The Boycott DKE Facebook event was organized by members of Engender, a student group that advocates for greater gender inclusion in fraternities. DKE did not provide a comment in time for publication of this story.

“We all know post-Fling Sunday is a day to darty! And in the wake of campus conversations about supporting survivors and denouncing sexual misconduct, partying is political,” reads the event’s description. “Come to Box 63 at 11 tomorrow for bottomless mimosas, bloody marys, and draft beer. $14 cash cover, and a portion of the proceeds will go to victims’ rights organizations (ATM at the door). Come one come all to get lit and get woke #boycottTang #boycottDKE.”

Efforts to organize the boycott and alternative party began on Friday after the News published an op-ed authored anonymously by the woman whose sexual assault complaint against former DKE president Luke Persichetti led Yale to suspend him for “penetration without consent” from March 2017 until this summer. The op-ed called on activists at Yale not to stay “hauntingly silent” on the issue of sexual misconduct at DKE and charged attendees of this year’s Tang party with being “complicit in a toxic sexual climate.”
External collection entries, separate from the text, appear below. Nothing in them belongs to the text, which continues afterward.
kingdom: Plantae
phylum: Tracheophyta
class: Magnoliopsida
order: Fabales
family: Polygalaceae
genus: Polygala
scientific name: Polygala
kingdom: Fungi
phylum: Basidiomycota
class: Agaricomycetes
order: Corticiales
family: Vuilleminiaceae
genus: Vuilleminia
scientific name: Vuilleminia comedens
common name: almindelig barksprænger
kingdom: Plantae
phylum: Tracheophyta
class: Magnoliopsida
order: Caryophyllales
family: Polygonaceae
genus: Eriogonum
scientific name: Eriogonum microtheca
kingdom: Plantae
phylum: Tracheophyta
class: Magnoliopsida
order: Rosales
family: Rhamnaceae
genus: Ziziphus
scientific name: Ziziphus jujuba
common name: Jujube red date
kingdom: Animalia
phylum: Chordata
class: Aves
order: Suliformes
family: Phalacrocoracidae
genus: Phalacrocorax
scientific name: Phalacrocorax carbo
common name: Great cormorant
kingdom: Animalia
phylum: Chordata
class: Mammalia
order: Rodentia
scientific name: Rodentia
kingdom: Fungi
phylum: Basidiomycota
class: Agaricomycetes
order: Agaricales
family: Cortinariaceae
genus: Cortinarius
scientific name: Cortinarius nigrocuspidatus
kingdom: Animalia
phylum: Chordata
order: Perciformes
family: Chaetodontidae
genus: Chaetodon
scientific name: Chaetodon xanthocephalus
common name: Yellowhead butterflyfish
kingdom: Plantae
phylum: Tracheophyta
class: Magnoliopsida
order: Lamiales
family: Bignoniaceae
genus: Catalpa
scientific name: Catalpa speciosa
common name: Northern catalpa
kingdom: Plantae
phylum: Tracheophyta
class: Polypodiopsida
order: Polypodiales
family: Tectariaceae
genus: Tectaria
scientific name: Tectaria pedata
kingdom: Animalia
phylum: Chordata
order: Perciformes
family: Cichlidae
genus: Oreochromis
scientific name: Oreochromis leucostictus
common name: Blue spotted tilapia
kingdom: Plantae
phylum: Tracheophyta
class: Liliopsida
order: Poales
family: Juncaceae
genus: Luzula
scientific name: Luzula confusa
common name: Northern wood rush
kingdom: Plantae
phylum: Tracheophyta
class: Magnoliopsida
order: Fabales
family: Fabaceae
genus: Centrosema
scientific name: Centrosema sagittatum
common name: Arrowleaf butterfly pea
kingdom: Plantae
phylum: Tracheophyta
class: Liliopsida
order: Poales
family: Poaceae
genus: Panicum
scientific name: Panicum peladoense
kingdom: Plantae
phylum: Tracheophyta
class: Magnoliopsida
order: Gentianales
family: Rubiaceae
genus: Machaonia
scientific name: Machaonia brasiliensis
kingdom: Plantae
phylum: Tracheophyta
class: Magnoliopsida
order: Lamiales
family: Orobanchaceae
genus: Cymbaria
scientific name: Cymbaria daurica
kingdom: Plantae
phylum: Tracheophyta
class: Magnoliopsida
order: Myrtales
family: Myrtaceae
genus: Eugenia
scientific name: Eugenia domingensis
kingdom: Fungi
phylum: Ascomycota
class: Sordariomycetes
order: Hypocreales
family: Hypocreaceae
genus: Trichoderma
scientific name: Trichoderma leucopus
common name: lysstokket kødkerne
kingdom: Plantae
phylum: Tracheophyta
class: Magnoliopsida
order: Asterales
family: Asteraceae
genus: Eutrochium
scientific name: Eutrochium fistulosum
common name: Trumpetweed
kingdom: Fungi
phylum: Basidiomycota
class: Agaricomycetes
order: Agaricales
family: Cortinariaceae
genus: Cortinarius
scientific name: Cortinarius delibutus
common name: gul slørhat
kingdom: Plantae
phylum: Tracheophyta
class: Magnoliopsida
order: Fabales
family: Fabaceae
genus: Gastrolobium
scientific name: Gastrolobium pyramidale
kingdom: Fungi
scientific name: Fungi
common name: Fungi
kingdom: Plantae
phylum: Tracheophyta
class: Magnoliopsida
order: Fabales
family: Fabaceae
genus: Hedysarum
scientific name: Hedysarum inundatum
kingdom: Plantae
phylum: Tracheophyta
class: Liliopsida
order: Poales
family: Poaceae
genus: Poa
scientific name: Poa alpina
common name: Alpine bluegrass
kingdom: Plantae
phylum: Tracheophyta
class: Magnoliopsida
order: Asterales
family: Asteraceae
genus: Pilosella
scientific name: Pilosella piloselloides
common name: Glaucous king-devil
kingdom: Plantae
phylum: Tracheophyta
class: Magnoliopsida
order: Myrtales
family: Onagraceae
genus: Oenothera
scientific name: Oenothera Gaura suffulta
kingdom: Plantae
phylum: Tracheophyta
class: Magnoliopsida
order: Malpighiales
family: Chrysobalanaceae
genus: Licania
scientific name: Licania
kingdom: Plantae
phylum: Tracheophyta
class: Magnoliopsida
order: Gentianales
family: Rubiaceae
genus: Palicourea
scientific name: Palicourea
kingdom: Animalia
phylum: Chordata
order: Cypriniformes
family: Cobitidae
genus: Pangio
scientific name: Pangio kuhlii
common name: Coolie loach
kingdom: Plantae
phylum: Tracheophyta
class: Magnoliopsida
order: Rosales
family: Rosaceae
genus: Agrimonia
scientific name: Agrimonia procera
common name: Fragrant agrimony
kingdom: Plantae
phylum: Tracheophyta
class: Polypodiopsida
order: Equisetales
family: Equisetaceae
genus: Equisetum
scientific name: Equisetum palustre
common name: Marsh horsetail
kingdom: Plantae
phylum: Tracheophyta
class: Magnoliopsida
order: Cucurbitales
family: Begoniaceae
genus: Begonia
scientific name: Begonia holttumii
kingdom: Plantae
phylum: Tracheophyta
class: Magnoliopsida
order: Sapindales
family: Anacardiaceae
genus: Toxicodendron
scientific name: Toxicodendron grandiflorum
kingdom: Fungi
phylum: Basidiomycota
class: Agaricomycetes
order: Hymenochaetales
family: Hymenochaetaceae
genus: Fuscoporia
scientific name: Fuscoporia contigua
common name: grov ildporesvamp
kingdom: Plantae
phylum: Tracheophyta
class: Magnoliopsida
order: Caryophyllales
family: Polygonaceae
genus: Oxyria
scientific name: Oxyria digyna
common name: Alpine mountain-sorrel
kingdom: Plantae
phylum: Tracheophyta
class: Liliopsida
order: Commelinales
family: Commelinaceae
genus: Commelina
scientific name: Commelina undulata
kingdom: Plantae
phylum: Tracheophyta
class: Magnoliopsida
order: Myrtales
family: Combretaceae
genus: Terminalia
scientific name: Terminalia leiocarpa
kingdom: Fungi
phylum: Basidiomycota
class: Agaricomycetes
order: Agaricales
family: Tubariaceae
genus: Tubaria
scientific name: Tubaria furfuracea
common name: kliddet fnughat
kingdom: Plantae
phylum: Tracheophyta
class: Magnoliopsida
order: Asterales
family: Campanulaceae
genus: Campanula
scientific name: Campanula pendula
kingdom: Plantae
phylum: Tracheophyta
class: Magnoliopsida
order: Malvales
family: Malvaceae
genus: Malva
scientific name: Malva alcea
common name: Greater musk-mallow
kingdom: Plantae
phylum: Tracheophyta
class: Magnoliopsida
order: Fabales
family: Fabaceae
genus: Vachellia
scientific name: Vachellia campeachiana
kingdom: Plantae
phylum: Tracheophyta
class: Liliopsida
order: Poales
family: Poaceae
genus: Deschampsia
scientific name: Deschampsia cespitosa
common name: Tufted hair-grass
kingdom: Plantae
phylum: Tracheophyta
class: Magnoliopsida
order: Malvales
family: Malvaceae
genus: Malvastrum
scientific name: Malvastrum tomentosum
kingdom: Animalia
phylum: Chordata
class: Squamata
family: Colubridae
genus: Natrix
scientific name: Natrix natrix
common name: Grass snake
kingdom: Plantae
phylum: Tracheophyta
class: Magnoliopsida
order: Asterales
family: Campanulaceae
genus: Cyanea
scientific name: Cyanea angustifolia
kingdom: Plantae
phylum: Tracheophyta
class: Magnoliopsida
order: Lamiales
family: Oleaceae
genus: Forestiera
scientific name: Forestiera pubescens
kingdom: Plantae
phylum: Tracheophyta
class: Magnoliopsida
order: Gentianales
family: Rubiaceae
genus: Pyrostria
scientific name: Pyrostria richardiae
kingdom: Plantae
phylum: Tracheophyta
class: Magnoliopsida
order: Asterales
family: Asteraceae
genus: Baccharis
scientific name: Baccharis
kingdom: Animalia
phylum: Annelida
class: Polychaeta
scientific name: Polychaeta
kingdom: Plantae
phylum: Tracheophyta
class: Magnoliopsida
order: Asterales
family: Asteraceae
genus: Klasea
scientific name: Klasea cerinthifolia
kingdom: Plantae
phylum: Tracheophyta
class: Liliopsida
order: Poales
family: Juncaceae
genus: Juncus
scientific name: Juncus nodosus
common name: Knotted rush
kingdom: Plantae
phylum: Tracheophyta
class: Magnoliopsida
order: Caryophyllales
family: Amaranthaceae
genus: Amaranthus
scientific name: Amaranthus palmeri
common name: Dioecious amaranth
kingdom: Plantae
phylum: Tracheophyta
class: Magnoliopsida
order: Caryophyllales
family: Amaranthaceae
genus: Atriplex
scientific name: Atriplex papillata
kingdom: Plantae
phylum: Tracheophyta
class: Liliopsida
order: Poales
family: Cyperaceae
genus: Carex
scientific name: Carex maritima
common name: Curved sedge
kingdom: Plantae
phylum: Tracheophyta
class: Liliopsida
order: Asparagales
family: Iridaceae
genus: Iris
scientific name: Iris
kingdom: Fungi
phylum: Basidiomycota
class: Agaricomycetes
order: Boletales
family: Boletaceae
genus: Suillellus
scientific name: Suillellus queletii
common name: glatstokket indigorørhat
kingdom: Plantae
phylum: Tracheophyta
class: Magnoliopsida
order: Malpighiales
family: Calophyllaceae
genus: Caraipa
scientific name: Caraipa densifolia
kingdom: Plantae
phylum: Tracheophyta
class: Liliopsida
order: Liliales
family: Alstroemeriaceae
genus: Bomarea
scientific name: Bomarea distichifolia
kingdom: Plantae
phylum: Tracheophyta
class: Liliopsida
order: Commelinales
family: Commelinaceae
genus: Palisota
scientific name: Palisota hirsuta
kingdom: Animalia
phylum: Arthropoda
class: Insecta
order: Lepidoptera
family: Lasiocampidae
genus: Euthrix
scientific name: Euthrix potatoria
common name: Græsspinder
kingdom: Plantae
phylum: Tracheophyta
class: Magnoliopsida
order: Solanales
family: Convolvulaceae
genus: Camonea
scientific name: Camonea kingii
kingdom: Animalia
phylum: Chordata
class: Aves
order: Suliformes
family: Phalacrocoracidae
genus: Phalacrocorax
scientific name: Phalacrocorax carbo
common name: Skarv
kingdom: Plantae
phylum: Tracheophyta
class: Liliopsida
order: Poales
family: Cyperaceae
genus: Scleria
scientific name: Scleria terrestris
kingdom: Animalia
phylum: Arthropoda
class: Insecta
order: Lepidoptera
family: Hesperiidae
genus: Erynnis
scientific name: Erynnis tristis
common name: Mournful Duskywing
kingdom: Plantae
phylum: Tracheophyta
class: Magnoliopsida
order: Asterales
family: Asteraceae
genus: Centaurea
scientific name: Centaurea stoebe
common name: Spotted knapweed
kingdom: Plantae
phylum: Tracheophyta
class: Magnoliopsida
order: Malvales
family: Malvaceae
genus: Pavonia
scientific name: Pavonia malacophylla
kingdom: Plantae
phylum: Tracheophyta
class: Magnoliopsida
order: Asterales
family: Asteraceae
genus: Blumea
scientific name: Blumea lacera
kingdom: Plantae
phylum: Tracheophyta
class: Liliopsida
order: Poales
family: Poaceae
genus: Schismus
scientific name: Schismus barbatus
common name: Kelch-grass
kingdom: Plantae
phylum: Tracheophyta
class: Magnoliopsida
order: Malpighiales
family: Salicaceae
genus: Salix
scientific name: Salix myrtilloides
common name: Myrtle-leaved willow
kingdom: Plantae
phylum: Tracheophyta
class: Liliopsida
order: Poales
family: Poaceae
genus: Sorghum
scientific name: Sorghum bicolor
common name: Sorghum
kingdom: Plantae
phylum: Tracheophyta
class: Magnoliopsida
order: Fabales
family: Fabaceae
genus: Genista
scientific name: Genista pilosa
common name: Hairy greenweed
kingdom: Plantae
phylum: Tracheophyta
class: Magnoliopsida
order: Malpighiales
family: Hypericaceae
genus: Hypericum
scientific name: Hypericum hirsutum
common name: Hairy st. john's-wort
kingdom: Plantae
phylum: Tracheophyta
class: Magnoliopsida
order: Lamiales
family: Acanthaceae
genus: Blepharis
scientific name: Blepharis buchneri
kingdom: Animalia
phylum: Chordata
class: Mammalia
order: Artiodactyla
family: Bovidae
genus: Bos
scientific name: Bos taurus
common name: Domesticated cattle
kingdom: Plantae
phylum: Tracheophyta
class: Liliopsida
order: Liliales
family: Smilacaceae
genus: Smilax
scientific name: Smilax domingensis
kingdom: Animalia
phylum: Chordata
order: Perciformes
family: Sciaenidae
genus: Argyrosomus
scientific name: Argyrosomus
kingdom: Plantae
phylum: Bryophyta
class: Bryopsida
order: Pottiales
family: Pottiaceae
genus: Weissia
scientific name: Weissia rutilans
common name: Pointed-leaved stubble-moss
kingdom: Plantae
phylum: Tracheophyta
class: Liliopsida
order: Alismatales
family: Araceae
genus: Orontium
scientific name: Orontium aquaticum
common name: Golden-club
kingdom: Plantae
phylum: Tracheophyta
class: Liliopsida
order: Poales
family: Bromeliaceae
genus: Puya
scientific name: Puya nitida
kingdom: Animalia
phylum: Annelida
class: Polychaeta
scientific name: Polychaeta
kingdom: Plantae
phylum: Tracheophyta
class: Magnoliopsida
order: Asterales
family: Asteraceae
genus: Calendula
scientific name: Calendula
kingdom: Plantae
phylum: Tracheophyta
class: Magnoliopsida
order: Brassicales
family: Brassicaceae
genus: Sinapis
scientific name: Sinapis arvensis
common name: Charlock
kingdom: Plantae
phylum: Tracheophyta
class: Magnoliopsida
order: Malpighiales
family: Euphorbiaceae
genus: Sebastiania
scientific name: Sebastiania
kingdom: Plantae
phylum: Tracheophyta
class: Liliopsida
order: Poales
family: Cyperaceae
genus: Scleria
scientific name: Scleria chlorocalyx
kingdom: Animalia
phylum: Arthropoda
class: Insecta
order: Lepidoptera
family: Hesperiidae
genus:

Multiple Yale students shared the op-ed on social media with the caption “#boycottDKE,” and Engender posted it to its Facebook page on Friday, along with a note to “expect action from us in the day ahead.” Soon after, the Facebook event to boycott Tang appeared, in addition to the “Darty for a Cause,” which will take place at Box 63 American Bar & Grill at the same time as Tang. According to the Friday op-ed, at least 200 students RSVP’d on Facebook that they would be going to Tang.

Natalie Schultz-Henry ’20, a co-director of Engender, said that the Facebook event is still “intentionally vague” and that students should expect more information on Sunday morning. She added, though, that Engender plans on handing out flyers in front of DKE to provide information about “what you should be aware of in terms of how this space can be dangerous for you.”

“I don’t think it’s from the perspective of trying to shame people, but in general it is a very active way to bring awareness to this in a way we haven’t been doing before,” Schultz-Henry told the News.

DKE has hosted Tang since the 1970s.

Correction, May 1: This article has been updated to more precisely reflect the allegations against Luke Persichetti.